» Text excerpt:
──────

I have been sleeping with fleece and then putting it in their cages. I am able to give them loving when I give them a bath. i just got done with lenas bath cause she got poop on her feet and belly. I am going to be giving sonic one as well.


----------



## Sugargliderlove (May 27, 2012)

I gave sonic a bath he wasnt as dirty as lena was. they seem to like baths.


----------



## Lilysmommy (Jan 7, 2009)

Be careful not to give baths too often, even if they like them. Hedgies are prone to dry skin, and baths dry their skin out even more, so it's best to keep full baths to no more than a couple times a month.  For poopy feet/legs, it's alright to bathe them more often, you just don't want to get their entire body and back wet.


----------



## zookeep (May 8, 2012)

──────

» Exercise set:
A – In the forum thread on bathing hedgehogs, at most how often should full baths be given?
B – Write the next part of the forum thread on bathing hedgehogs, picking up after its final line.

Saved entries:
──────

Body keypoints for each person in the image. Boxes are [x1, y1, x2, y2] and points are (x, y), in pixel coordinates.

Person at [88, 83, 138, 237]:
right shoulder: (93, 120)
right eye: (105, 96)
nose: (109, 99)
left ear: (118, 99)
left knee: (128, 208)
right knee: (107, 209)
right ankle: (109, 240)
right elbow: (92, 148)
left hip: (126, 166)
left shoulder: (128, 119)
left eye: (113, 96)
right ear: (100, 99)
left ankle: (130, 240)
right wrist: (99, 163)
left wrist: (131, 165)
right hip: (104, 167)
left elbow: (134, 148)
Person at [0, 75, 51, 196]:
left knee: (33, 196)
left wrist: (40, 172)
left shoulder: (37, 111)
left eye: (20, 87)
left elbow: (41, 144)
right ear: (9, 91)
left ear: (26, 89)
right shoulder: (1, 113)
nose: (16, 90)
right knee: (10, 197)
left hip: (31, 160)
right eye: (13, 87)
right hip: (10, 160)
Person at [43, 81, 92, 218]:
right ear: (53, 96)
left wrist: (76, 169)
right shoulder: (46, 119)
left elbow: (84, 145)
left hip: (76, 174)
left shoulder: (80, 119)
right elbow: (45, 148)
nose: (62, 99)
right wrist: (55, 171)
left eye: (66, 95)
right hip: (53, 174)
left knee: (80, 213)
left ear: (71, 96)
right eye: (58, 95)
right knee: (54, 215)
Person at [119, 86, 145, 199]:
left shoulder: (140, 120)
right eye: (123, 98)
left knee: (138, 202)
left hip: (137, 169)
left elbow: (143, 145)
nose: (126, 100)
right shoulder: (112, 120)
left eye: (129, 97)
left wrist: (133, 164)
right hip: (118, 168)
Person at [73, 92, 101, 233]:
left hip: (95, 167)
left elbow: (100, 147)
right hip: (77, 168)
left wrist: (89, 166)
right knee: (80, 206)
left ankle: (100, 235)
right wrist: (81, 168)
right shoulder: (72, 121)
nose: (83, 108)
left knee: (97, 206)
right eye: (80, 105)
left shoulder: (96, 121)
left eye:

──────

» Expected outputs:
A – No more than a couple of times a month.

B –
Regarding the digging (which is what the scratching probably is) do you have a pile of fleece scraps or a dig box with rocks for Lena? My Arya LOVES to burrow/dig and so I put her mealies and some of her dry kibble in the rocks for her to find and she likes to burrow in her fleece too. She has to have her bed just so before she'll sleep and so she'll dig and pull her fleece and sleeping bag around until she's happy with it. Lena may be trying to do the same thing. What substrate do you have her on? If she's liner diving you can try velcro on the edges to keep her on top of it which will eliminate the scratching noise. Hope I was of some help. =]


----------



## Sugargliderlove (May 27, 2012)

I had paper pellets in the cages. but I switched to fleece in Lena's cage. she has a box with a blanket and fleece in it to sleep in. and there is fleece on the bottom of her cage. In Sonic's cage it has the pellets still till i am able to get more fleece to put at the bottom it is alot easier to clean the cages with the fleece. Is there any substrate that is better then others? the reason why I gave them a bath cause they were really dirty. they had poop on their feet,belly and they had food & bedding in their quills.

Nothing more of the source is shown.